Graft Versus Host Disease (GVHD) is a medical condition that can occur after organ transplantation when donor cells attack the recipient’s tissues.
GVHD most commonly occurs after an allogeneic stem cell or bone marrow transplant. With GVHD, the donor’s immune cells (graft) see the recipient’s body (host) as foreign and mount an immune response against it.
There are two types of GVHD: acute and chronic. Acute GVHD occurs shortly after a transplant, usually within 100 days. Chronic GVHD can appear anytime after the transplant, but symptoms usually appear within two years.
Symptoms of GVHD
GVHD can cause a range of symptoms. For Acute GVHD, symptoms may include a skin rash similar to a sunburn that often begins on the neck, shoulders, ears, palms, and soles of the feet; gastrointestinal issues such as nausea, vomiting, diarrhea, and abdominal cramping; and jaundice.

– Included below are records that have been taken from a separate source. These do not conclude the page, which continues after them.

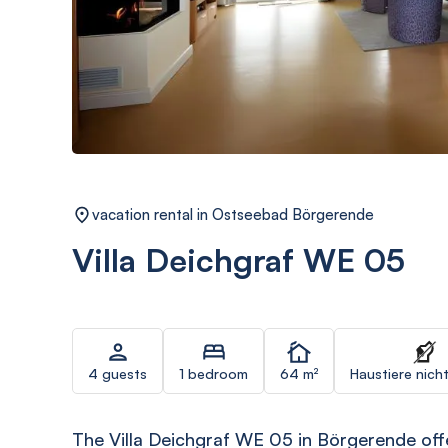
vacation rental in Ostseebad Börgerende
Villa Deichgraf WE 05
4 guests
1 bedroom
64 m²
Haustiere nicht
The Villa Deichgraf WE 05 in Börgerende of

Chronic GVHD usually affects the skin, GI tract, and lungs. In addition to the symptoms of acute GVHD, people diagnosed with chronic GVHD may also experience skin tightness and swelling, hair loss, dry mouth, gum disease, vision issues, a dry cough, fatigue, muscle weakness or pain, decreased range of motion in joints, and genital issues.
Reasons for GVHD
All cells in the body have human leukocyte antigens (HLAs), which are proteins found on the surface of cells. HLAs are markers that help the body tell the difference between its own cells and unwelcome invaders like viruses and bacteria.
GVHD can occur when the HLAs of the donor do not match the HLAs of the recipient. After a transplant, the recipient’s body creates new cells that have the donor’s HLA rather than those of the recipient. If there is an HLA mismatch between the donor and recipient, these new cells may see the HLAs of the recipient as foreign and launch an attack against the recipient’s tissues.
Preventing & Treating GVHD
The best way to minimize the risk of GVHD is to match HLAs between the donor and recipient as closely as possible. This is accomplished through careful donor screening and matching donor and recipient characteristics as closely as possible.
If GVHD does occur, treatment typically involves immunosuppressive therapy to suppress the immune response and reduce inflammation. In severe cases, additional therapies may be necessary to manage specific symptoms and complications.